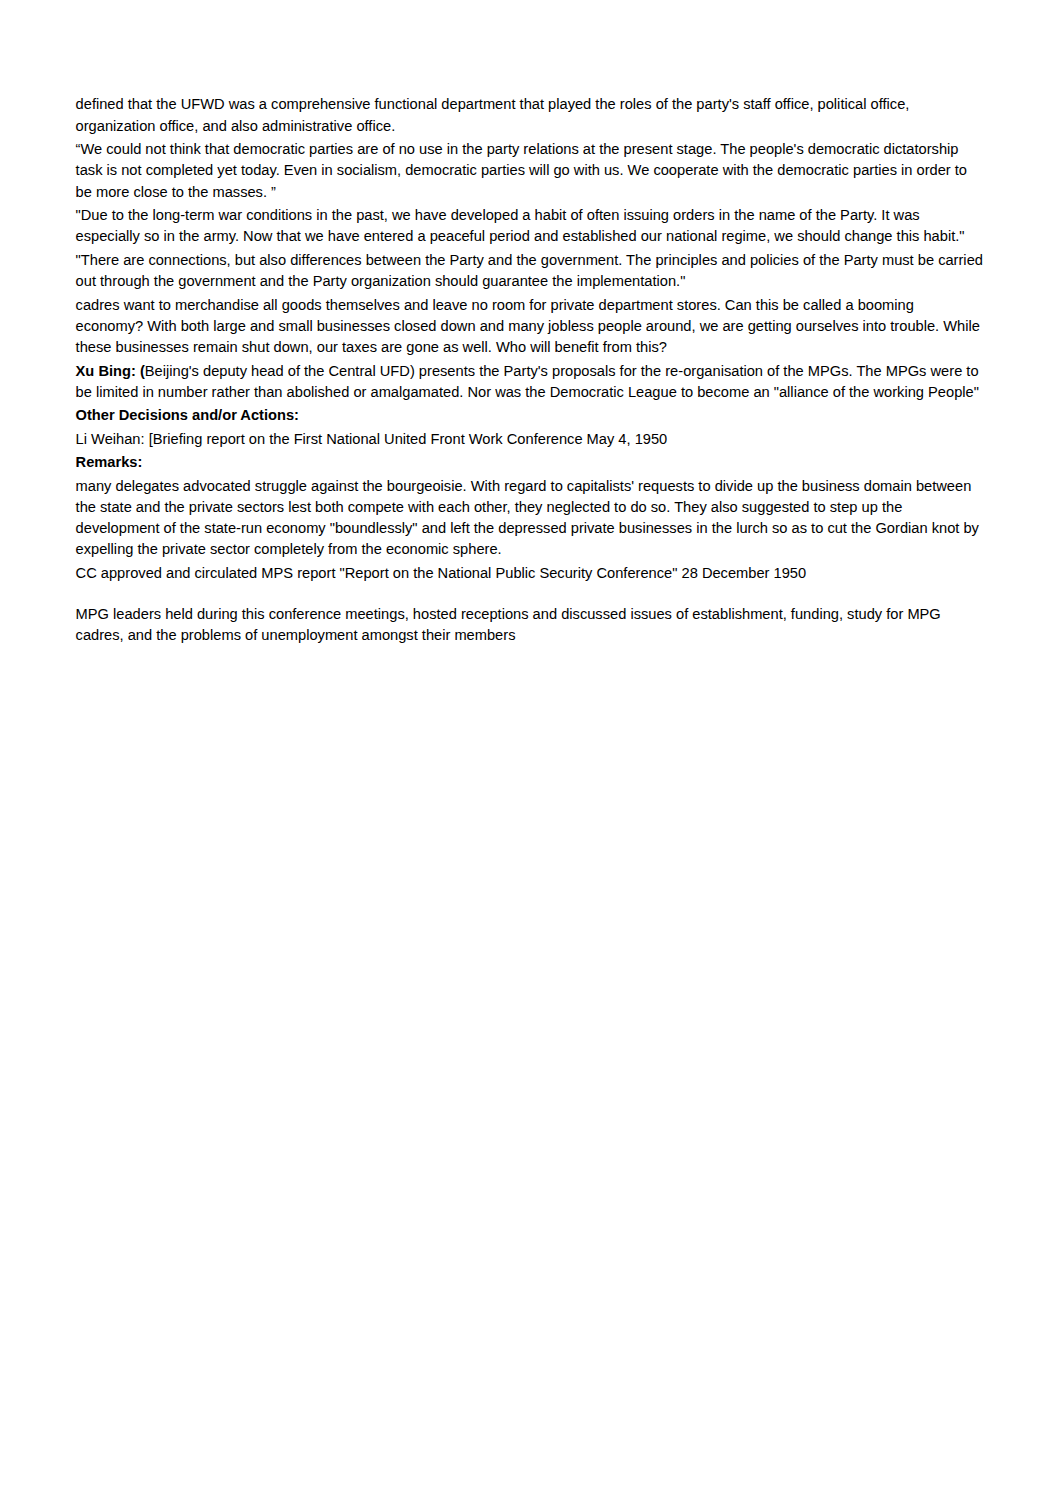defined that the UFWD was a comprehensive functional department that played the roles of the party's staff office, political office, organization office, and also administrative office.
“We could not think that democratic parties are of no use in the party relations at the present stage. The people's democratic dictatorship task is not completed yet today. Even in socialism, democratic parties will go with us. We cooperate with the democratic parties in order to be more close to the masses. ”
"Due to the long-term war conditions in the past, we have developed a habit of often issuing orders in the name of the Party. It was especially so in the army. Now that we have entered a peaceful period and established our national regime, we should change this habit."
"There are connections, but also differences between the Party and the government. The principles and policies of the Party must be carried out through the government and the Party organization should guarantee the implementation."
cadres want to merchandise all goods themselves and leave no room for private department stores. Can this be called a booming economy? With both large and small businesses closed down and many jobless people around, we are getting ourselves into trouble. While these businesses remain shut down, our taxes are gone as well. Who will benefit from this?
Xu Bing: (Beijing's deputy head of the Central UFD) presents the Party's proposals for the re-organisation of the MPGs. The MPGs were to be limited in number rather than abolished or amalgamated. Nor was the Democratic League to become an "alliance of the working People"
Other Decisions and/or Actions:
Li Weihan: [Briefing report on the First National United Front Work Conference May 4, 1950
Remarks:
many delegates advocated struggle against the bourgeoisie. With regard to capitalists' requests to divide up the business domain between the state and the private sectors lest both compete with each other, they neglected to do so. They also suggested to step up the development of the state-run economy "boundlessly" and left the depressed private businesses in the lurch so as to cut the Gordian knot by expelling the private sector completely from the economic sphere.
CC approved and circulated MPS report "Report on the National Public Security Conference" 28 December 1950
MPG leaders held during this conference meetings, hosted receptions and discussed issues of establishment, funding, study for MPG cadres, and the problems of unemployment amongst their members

###

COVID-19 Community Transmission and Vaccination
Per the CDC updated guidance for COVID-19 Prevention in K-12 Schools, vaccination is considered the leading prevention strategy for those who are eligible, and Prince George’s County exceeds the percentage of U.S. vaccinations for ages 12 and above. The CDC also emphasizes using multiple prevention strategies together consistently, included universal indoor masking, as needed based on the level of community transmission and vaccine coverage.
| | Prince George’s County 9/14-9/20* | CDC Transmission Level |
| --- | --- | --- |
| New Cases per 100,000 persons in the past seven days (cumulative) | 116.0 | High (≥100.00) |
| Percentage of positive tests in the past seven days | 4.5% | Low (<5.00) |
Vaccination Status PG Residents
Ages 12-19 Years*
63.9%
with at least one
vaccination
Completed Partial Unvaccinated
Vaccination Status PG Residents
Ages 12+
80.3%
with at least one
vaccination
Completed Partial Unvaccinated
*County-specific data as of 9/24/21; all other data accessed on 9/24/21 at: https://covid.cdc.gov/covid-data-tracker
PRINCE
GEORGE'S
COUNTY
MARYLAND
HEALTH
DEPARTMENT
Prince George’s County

###

INSTRUCTIONS TO FOLLOW - In the listing above, find the line containing "defined that the". Output it and every line after it up to and including the line containing "to the long-term", exactly, but skip the pictures.

ANSWER AREA -
defined that the UFWD was a comprehensive functional department that played the roles of the party's staff office, political office, organization office, and also administrative office.
“We could not think that democratic parties are of no use in the party relations at the present stage. The people's democratic dictatorship task is not completed yet today. Even in socialism, democratic parties will go with us. We cooperate with the democratic parties in order to be more close to the masses. ”
"Due to the long-term war conditions in the past, we have developed a habit of often issuing orders in the name of the Party. It was especially so in the army. Now that we have entered a peaceful period and established our national regime, we should change this habit."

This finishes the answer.